2013 Souvenir de juillet Johanna Kupperminc BCPST2 2ème prix interlycées CPGE
Le
soleil brillait haut dans le ciel quand Julia sonna à l’interphone.
La porte s’ouvrit bientôt, et elle entra rapidement dans hall de
l’immeuble. L’air était bien plus frais que dehors ; ce
mois de juillet était étouffant.
Elle
grimpa les deux volées d’escaliers et entra chez sa grand-mère.
Mme. Dupin, qui s’occupait d’elle pendant la journée,
l’attendait derrière la porte.
–
Ce n’est pas un
bon jour, lui dit-elle. Elle n’a pas dit un mot.
Julia
hocha la tête sans vraiment l’écouter puis pénétra dans le
salon.
Ruth
Stein ne tourna même pas la tête vers sa petite-fille. Elle avait
le regard résolument dirigé vers l’horloge murale, comme s’il
s’agissait d’une télévision et que la plus passionnante des
émissions passait au rythme lent des aiguilles en plastique. Julia
se racla la gorge, et Ruth cligna finalement des yeux en s’apercevant
de sa présence.
–
Je ne t’avais pas
entendue, dit-elle doucement.
Julia
lui sourit et déposa un baiser sur son front.
–
Ce n’est pas
grave. Comment vas-tu ?
Elle
parlait fort et articulait consciencieusement. Comme tout le reste de
l’entourage de Ruth, Julia pensait qu’elle était à la fois
sourde et sénile. Ce n’était pas le cas, mais Ruth ne s’en
irritait plus. A quoi bon.
Le
médecin essayait de lui faire croire qu’elle perdait la mémoire.

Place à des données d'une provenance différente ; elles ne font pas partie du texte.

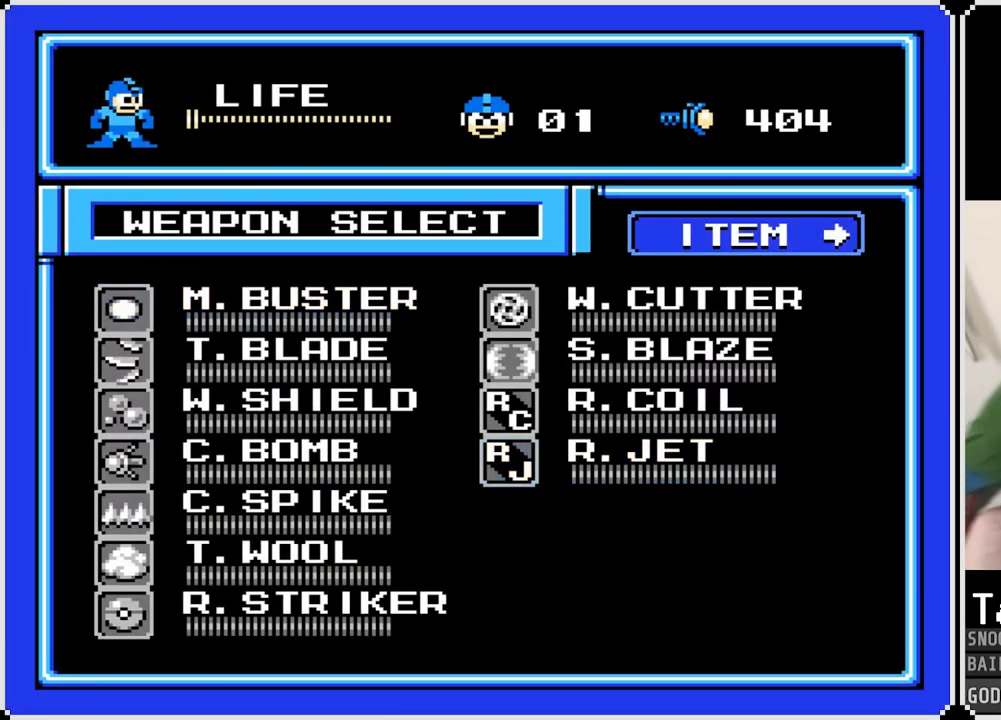
{"buttons": [], "left_stick": "center", "right_stick": "center", "events": [[117, "DPAD_RIGHT", "down"], [251, "DPAD_RIGHT", "up"]]}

C’était d’un ridicule sans nom ; Ruth savait qu’elle
avait encore toute sa tête. Ce n’était pas parce qu’elle avait
oublié les prénoms de presque toutes ses connaissances qu’elle
était devenue une amnésique incapable. Elle se souvenait encore de
tout ; des rires de ses enfants, de leur éducation ; des
crises de nerf de son fils quand il n’avait pas son biberon ;
des après-midis avec Julia quand Ruth la gardait, il y avait à
peine quelques années… Les secondes, les jours, les mois
s’égrainaient, sa mémoire se dissipait, mais Ruth se souvenait
toujours de l’essentiel.
Elle
n’avait jamais oublié cette matinée de juillet.
–
Mamie ?
Ruth
sursauta et quitta l’horloge du regard. Julia l’observait d’un
air peiné, mais une fois de plus, Ruth ne s’en formalisa pas.
Julia tourna à son tour les yeux vers l’horloge.
–
Elle est en retard,
constata-t-elle. Il faudra la faire remonter.
–
C’est inutile,
répondit-elle d’un ton absent. Cela fait trop longtemps qu’elle
est cassée…
–
Longtemps ? La
semaine dernière, elle était encore à l’heure…
–
Ah, cette horloge ?
Oui, bien sûr.
Julia
était perplexe. Il n’y avait qu’une seule horloge dans la maison
de Ruth, et elle avait toujours été là, aussi loin qu’elle s’en
souvienne. C’était une horloge banale, mais pour une raison bien
particulière, elle captait parfois toute l’attention de Ruth. Ses
aiguilles fatiguées continuaient leur course saccadée, chaque
petit mouvement rappelant à Ruth un souvenir. Les prénoms étaient
partis mais le reste, ce qui comptait vraiment, était toujours là.
Et
puis, pendant quelques instants, l’aiguille des secondes se figea.
Le cadran indiquait cinq heures quarante-sept.
Tous
les livres d’histoire avaient retenu la date précise, mais pas
elle. Cela ne changeait rien à ses souvenirs. L’horloge était
tombée et s’était fracassée contre le plancher. Des débris de
verre avaient volé partout, mais Ruth avait déjà si mal qu’elle
ne s’était pas rendu compte qu’elle avait marché dessus en
sortant.
La
pièce était plongée dans le silence. Julia était gênée ;
elle essayait de trouver un nouveau sujet de conversation, mais sa
grand-mère ne semblait pas vouloir l’y aider. Ruth avait déjà
oublié l’horloge aux aiguilles retardées. Elle n’était plus
là. Elle était en juillet 1942. Elle revivait la matinée de tous
ses cauchemars.
–
Hum… On n’a plus
cours, en ce moment, dit Julia, essayant de lancer la conversation.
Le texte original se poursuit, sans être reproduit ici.